GOAL OF THE EXERCISE
Count the lines in the data below that have "agrobite" in them, and reply with only that number.

# # # # #

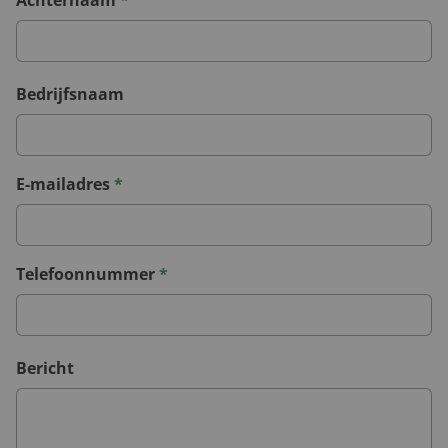
Bedrijfsnaam
E-mailadres
*
Telefoonnummer
*
Bericht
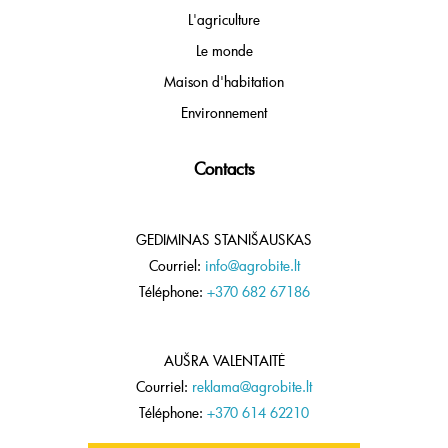
L'agriculture
Le monde
Maison d'habitation
Environnement
Contacts
GEDIMINAS STANIŠAUSKAS
Courriel:
info@agrobite.lt
Téléphone:
+370 682 67186
AUŠRA VALENTAITĖ
Courriel:
reklama@agrobite.lt
Téléphone:
+370 614 62210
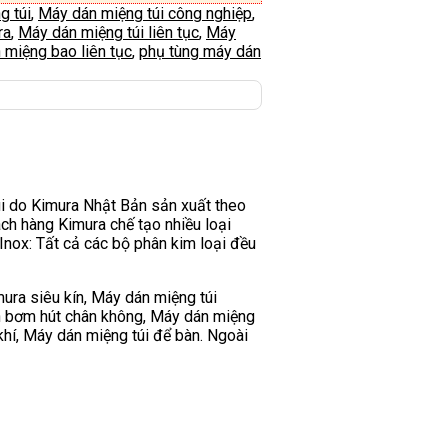
g túi
,
Máy dán miệng túi công nghiệp
,
ra
,
Máy dán miệng túi liên tục
,
Máy
 miệng bao liên tục
,
phụ tùng máy dán
túi do Kimura Nhật Bản sản xuất theo
ch hàng Kimura chế tạo nhiều loại
Inox: Tất cả các bộ phân kim loại đều
ura siêu kín, Máy dán miệng túi
n bơm hút chân không, Máy dán miệng
khí, Máy dán miệng túi để bàn. Ngoài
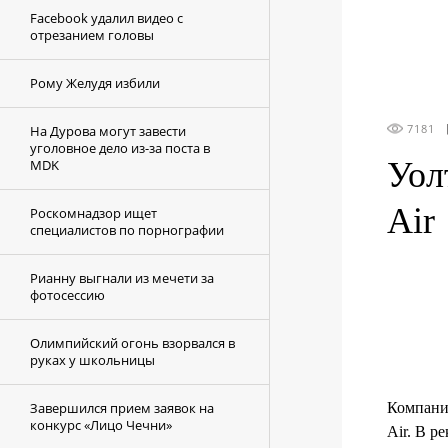
Facebook удалил видео с
отрезанием головы
Рому Желудя избили
7181
На Дурова могут завести
уголовное дело из-за поста в
Уол
MDK
Air
Роскомнадзор ищет
специалистов по порнографии
Рианну выгнали из мечети за
фотосессию
Олимпийский огонь взорвался в
руках у школьницы
Завершился прием заявок на
Компани
конкурс «Лицо Чечни»
Air. В р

# # # # #

SOLUTION
2